* Exercise set *
A - According to the Roger Osborne profile, in which match did he score the winning goal?
B - In the Roger Osborne profile, rewrite the part from "- 1979: → Detroit" up to and including "FA Cup Final.", changing "Braintree Town" to "Braintree Town F.C.".
C - Continue the Roger Osborne biography from its last sentence.

* Excerpted passage *
• • • • • • •

Roger Osborne

Personal information
- Full name: Roger Charles Osborne
- Date of birth: 9 March 1950 (age 76)
- Place of birth: Otley, Suffolk, England
- Position: Midfielder

Senior career*
- Years: Team / Apps / (Gls)
- 1970–1981: Ipswich Town / 124 / (10)
- 1979: → Detroit Express (loan) / 22 / (2)
- 1981–1986: Colchester United / 206 / (11)
- Sudbury Town
- Braintree Town
- Felixstowe Port & Town
- Westerfield
- Total:  / 352 / (22)

= Roger Osborne =

English footballer

Roger Charles Osborne (born 9 March 1950) is an English former professional footballer who is best known for scoring the winning goal in the 1978 FA Cup Final.

• • • • • • •

* Record excerpts *
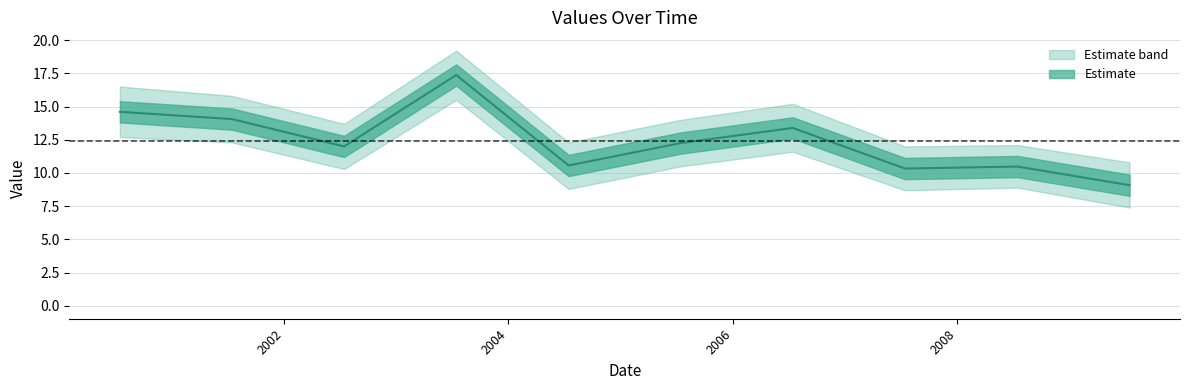

Where is the data nearest to the value 13?

2006-07-15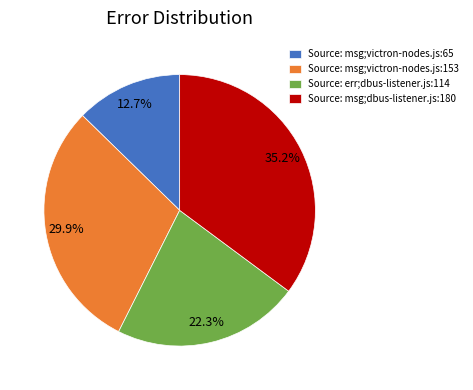

The Source: msg;dbus-listener.js:180 slice represents 43% of the pie. True or false?

False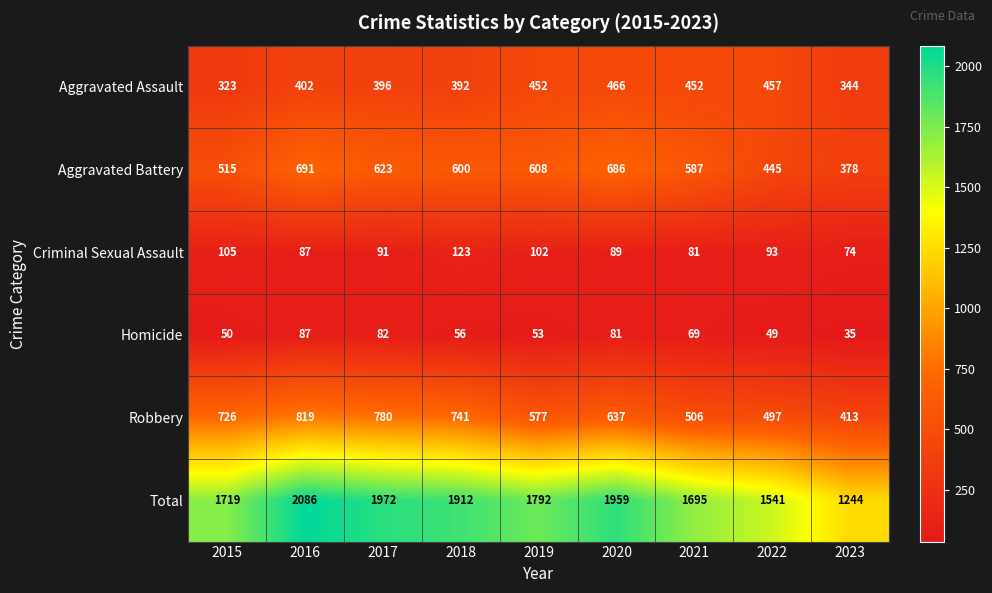

What is the sum of the Homicide values at 2020 and 2019?

134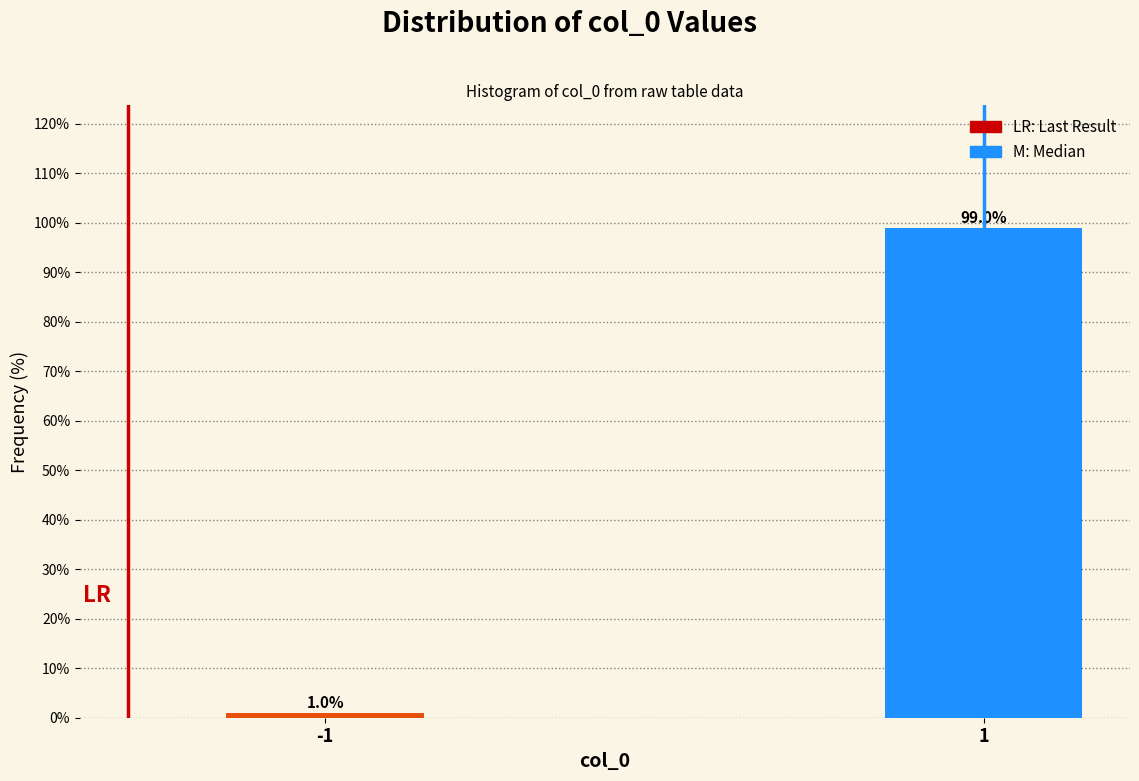

Reading left to right, what are all the values shown in this chart?

1.0	99.0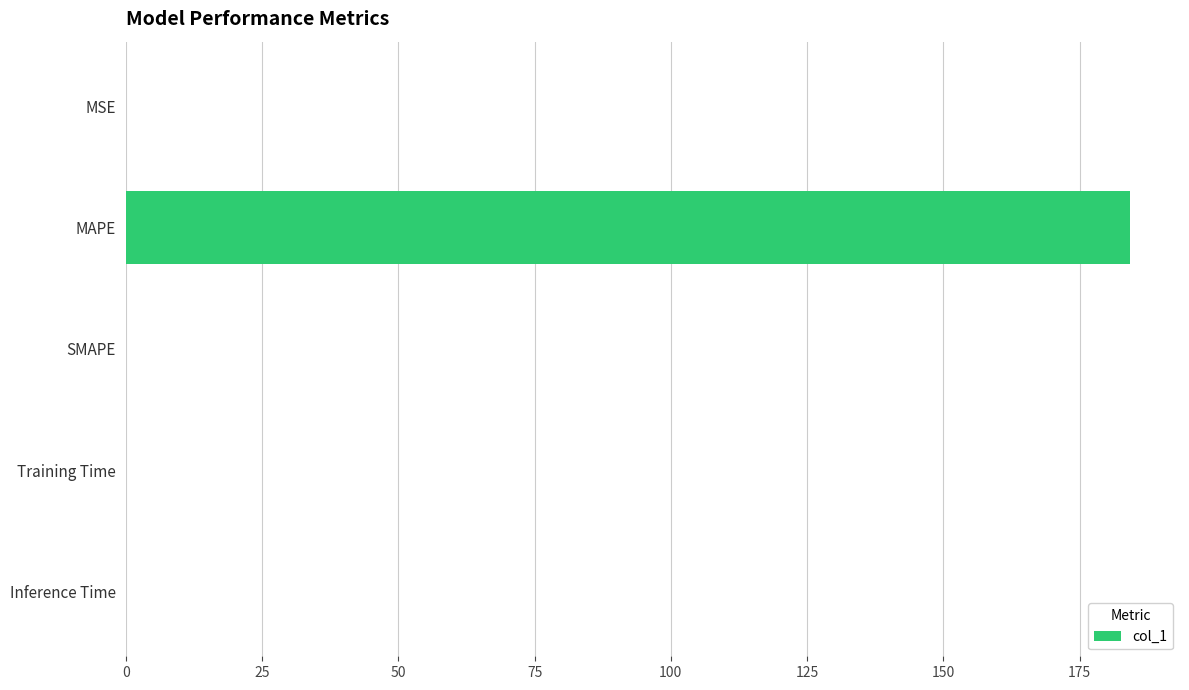

What value does the data have at MAPE?

184.2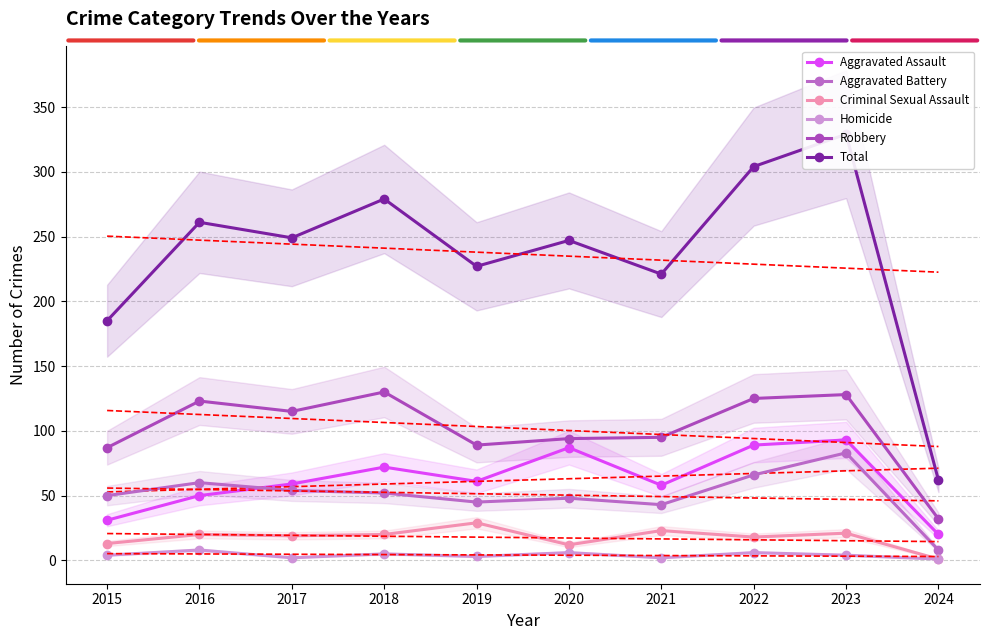

Rank the series at 2016 from lowest to highest value.

Homicide, Criminal Sexual Assault, Aggravated Assault, Aggravated Battery, Robbery, Total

• • • • • • •

* Answer list *
A - The 1978 FA Cup Final.

B -
- 1979: → Detroit Express (loan) / 22 / (2)
- 1981–1986: Colchester United / 206 / (11)
- Sudbury Town
- Braintree Town F.C.
- Felixstowe Port & Town
- Westerfield
- Total:  / 352 / (22)

= Roger Osborne =

English footballer

Roger Charles Osborne (born 9 March 1950) is an English former professional footballer who is best known for scoring the winning goal in the 1978 FA Cup Final.

C -
==Biography==
Born in Otley, Suffolk in 1950, Osborne was signed by Ipswich Town from Suffolk & Ipswich League club Westerfield United in October 1970. He made his league debut on 27 October 1973 against Wolverhampton Wanderers at Portman Road, Ipswich Town winning 2–0.

In 1978, he was part of the Ipswich team that won the FA Cup against Arsenal, scoring the winning goal in the 77th minute, in a 1–0 victory. His celebration upon scoring the winning goal caused him to faint and be substituted with only ten minutes of the match remaining. In 1979, he was loaned to NASL side Detroit Express, for whom he played 22 matches. Osborne played his final game for Ipswich on 15 November 1980 in a league match against Leicester City.

In 1981, he moved to Colchester United where he played out until 1986, making over 200 appearances. After retiring from professional football, he worked as a lorry driver and at the Willis Faber Sports Centre in Rushmere St Andrew, which was run by former Colchester manager Dick Graham. He also played for non-League clubs Sudbury Town, Braintree Town, Felixstowe Port & Town and SIL club Westerfield, whom he also managed.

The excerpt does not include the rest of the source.